= Relief 2.0 =

Relief 2.0 or disaster relief 2.0 is the deployment of digital information techniques in the management of disaster relief.

== History ==
The first large-scale use of modern digital information techniques was by technology experts and volunteers responding to the Katrina disaster in 2005 in the USA.

Further notable developments came in the disasters that followed, in particular the 7.0MW earthquake in Haiti on January 12, 2010 and the 9.0MW earthquake and tsunami in Japan on March 11, 2011. In Japan, a disaster relief organization was created under the name "Relief 2.0".

=== Academia involvement ===
Following the aftermath of the 2010 Haiti earthquake, a group of fellows, academics, technology experts and emergency response volunteers organized a Relief 2.0 workshop at Stanford University in February 2010 to collect and organize the lessons learned in the field in Haiti. These lessons were further researched and worked on at the National University of Singapore Entrepreneurship Centre in collaboration with the Stanford University Peace Innovation Laboratory and later tested in the field in the Tōhoku Region of Japan after the Tōhoku earthquake and tsunami of 2011. The findings were presented at Kyushu University in Fukuoka, Japan in April 2010 during the TEDxEarthquake9.0 conference.
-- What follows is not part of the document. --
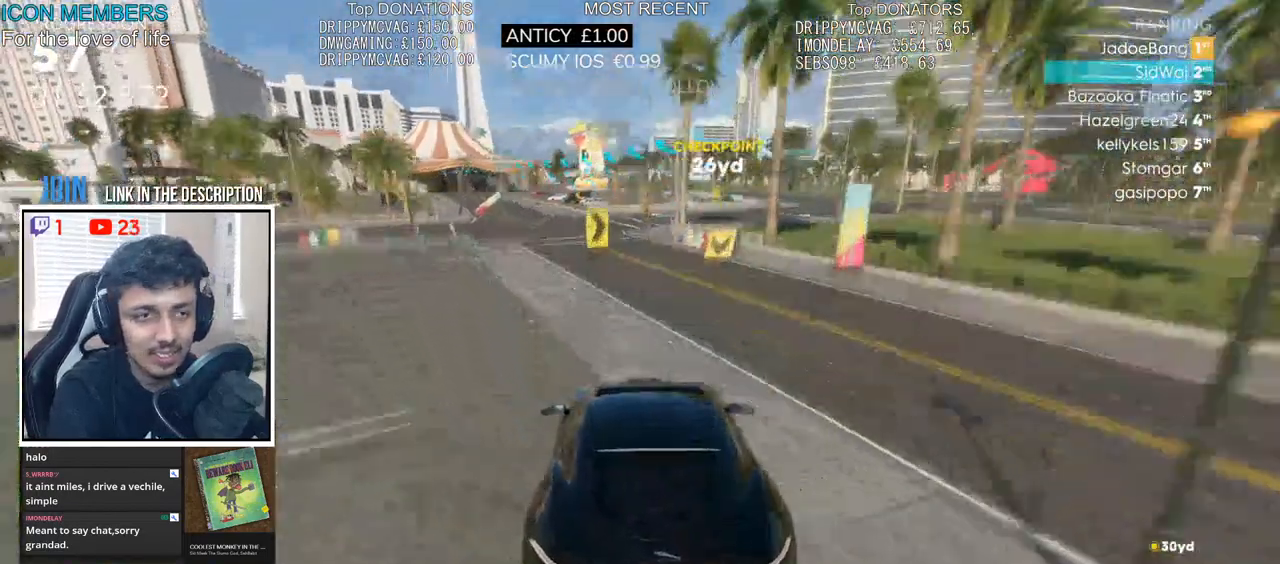
{"buttons": ["R2"], "left_stick": "left", "right_stick": "center", "events": [[83, "left_stick", "center"], [250, "left_stick", "left"]]}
=== International organization reports ===
In April 2011, the report "Disaster Relief 2.0: The Future of Humanitarian Information Sharing" report was presented at the US Mission to the UN in New York. It was prepared by the Harvard Humanitarian Initiative, in cooperation with the United Nations Foundation, Vodafone Foundation and the UN Office for the Coordination of Humanitarian Affairs (UN OCHA). This report highlighted the role of mass participation using mobile communications, social media and crisis mapping to pinpoint the most urgent needs following a disaster.

== Tools ==
There are a number of tools, toolkits and specific platforms available and used in the practice of Relief 2.0, including Ushahidi Crowdmap, Frontline SMS, OpenStreetMap, Sahana FOSS Disaster Management System and Crisis Maps.

== Private groups ==
Several private, government funded and non-profit groups have emerged in recent years to advance the practice of Relief 2.0, increase preparedness and the effectiveness of disaster response at a local and a global level. These include: Crisis Mappers, Standby Task Force, Sempo, Digital Humanitarian Network and Relief 2.0 Inc.